Cumpriram-se, no passado dia vinte e
três, dez anos sobre a minha primeira crónica para a DIANAFM. Desde esse dia
muita coisa mudou na nossa vida colectiva e muita coisa mudou na minha própria
vida.
Lembro-me de chegar aos estúdios da rádio pelas dezoito horas e de ler a
primeira crónica que só iria para o ar no dia seguinte. Durante alguns meses
foi esse o ritual semanal até que descobri as vantagens de escrever e gravar em
casa, para depois enviar por correio electrónico.
Durante estes dez anos emiti opiniões na
qualidade de mero observador do que me rodeia, com as certezas e as dúvidas do
homem comum, especialista em coisa nenhuma. Foram só e apenas as minhas
opiniões. Tão válidas como quaisquer outras.

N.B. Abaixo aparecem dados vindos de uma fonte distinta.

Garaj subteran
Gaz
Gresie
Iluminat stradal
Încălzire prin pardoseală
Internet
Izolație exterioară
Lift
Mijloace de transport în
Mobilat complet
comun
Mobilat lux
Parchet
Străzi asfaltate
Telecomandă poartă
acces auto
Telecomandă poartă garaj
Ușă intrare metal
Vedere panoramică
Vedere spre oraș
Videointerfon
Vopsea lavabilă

Nos últimos dois anos nem sempre cumpri
esta tarefa semanal e algumas vezes fi-lo quase por obrigação. Talvez me comece
a faltar tempo e tranquilidade para observar o que está para além do que vejo e
leio, que é o mais interessante como tema de crónica.
Nestes dez anos fiz crónicas sobre
factos e nunca sobre protagonistas, ainda que, uma vez por outra, me tenha
referido aos seus nomes. Nada me interessou as suas atitudes públicas, as
insinuações sobre o passado de cada protagonista. Apenas me interessaram, como
observador, as opções políticas e as suas consequências.

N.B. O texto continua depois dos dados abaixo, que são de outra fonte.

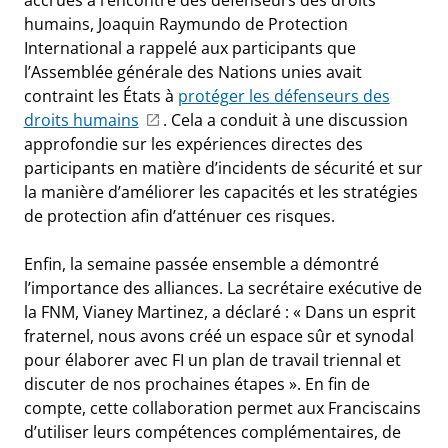
humains, Joaquin Raymundo de Protection
International a rappelé aux participants que
l’Assemblée générale des Nations unies avait
contraint les États à
protéger les défenseurs des
droits humains
. Cela a conduit à une discussion
approfondie sur les expériences directes des
participants en matière d’incidents de sécurité et sur
la manière d’améliorer les capacités et les stratégies
de protection afin d’atténuer ces risques.
Enfin, la semaine passée ensemble a démontré
l’importance des alliances. La secrétaire exécutive de
la FNM, Vianey Martinez, a déclaré : « Dans un esprit
fraternel, nous avons créé un espace sûr et synodal
pour élaborer avec FI un plan de travail triennal et
discuter de nos prochaines étapes ». En fin de
compte, cette collaboration permet aux Franciscains
d’utiliser leurs compétences complémentaires, de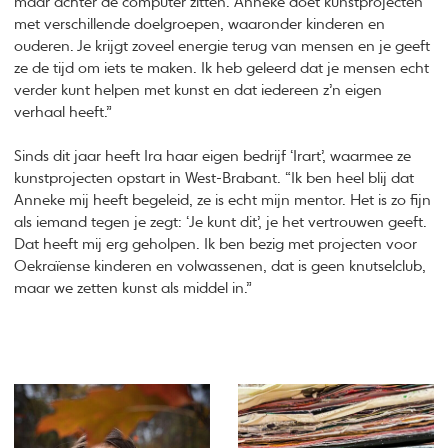
maar achter de computer zitten. Anneke doet kunstprojecten
met verschillende doelgroepen, waaronder kinderen en
ouderen. Je krijgt zoveel energie terug van mensen en je geeft
ze de tijd om iets te maken. Ik heb geleerd dat je mensen echt
verder kunt helpen met kunst en dat iedereen z’n eigen
verhaal heeft.”
Sinds dit jaar heeft Ira haar eigen bedrijf ‘Irart’, waarmee ze
kunstprojecten opstart in West-Brabant. “Ik ben heel blij dat
Anneke mij heeft begeleid, ze is echt mijn mentor. Het is zo fijn
als iemand tegen je zegt: ‘Je kunt dit’, je het vertrouwen geeft.
Dat heeft mij erg geholpen. Ik ben bezig met projecten voor
Oekraïense kinderen en volwassenen, dat is geen knutselclub,
maar we zetten kunst als middel in.”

Por isso mesmo as minhas crónicas nunca
foram sobre Passos Coelho ou Sócrates, Miguel Relvas ou Paulo Portas, mas
sempre sobre as suas decisões e as consequências políticas das suas decisões.
O tempo que vivemos hoje é diferente do
que vivíamos em 2006, desde logo pelo incremento de utilização das redes
sociais no espaço virtual, que permite a divulgação da mentira e da suspeição
de forma viral e cobardemente anónima.
As notícias de maior impacto e
divulgação não são sobre coisas sérias, mas sobre o que pode potenciar essa
nova forma de estar que é a inveja social.
Recuso esse caminho. O
caminho de falar sobre a vida dos outros utilizando os meus filtros morais como
se fossem a moral aceitável para todos, alinhando naquela tão famosa atitude do
cidadão sentado na esplanada a protestar contra alguém que acha que não faz
nada, ignorando que trabalha doze ou dezoito horas por dia.

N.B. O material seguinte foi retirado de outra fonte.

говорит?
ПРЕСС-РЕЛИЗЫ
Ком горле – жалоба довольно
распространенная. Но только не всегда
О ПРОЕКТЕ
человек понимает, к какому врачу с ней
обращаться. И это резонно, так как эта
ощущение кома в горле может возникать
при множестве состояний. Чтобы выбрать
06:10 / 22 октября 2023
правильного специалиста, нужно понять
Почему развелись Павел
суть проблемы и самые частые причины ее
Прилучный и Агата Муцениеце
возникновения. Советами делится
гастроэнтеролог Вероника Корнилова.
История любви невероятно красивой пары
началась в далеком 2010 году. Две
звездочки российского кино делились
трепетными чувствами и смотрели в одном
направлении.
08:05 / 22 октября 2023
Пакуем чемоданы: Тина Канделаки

Sei que o que escrevo e leio aos
microfones da DIANAFM é ouvido por algumas pessoas, lido por mais algumas e
vasculhado nas entrelinhas por outras tantas e nem sempre tenho cuidado de
arredondar o que escrevo para ninguém se picar.
Muitas vezes nem sequer revejo o que
escrevo antes de gravar e enviar e lá vão erros e imprecisões.
Não mudei nada no mundo com estas
trezentas e oitenta e nove crónicas, mas durante estes dez anos fiz quase tudo
o que me apetecia fazer e ao fazê-lo aprendi a não me levar a sério para além
do razoável e a duvidar das minhas próprias opiniões.
Um personagem de um livro juvenil, de
Carlos Ruiz Zafon, afirma, no final, que a idade não nos torna mais sábios,
apenas nos torna mais cobardes. Se concordar com o personagem, tenho de admitir
que afinal não envelheci nestes dez anos. Continuo sem nada a perder a não ser
as minhas próprias cadeias. E a bradar, proletários de todos os países,
uni-vos!
Até para a semana
Eduardo Luciano
1 comentário:
OBS.
Julgo estar a associar-me ao Al tejo chamando a atenção para esta excelente intervenção do Eduardo Luciano (que não conheço).
Com efeito este exercício livre de introspecção de quem tem (e de quem quer) comunicar com os outros parece-me bastante profundo e intelectualmente honesto.
Como que a querer demonstrar que "a arte da comunicação" exige vários requisitos e várias condições, sendo que uma das mais decisivas é que a idade não é garantia de nada se não soubermos,entretanto, olharmo-nos ao espelho, despirmos-nos de individualismos e ter sempre por muito claro que comunicar deve partir sempre da imperfeição dos textos para a perfeição de tentarmos aceitar e compreender que não escrevemos só em nosso nome. Ou só para alimentar certos devaneios literários.
Escrever e comunicar é difícil mas vale sempre a pena. Mas o mais difícil e que ainda vale mais a pena, é a arte de sabermos abrir-nos e expôr-nos em conjunto com a sociedade e as pessoas que nos rodeiam procurando servi-las.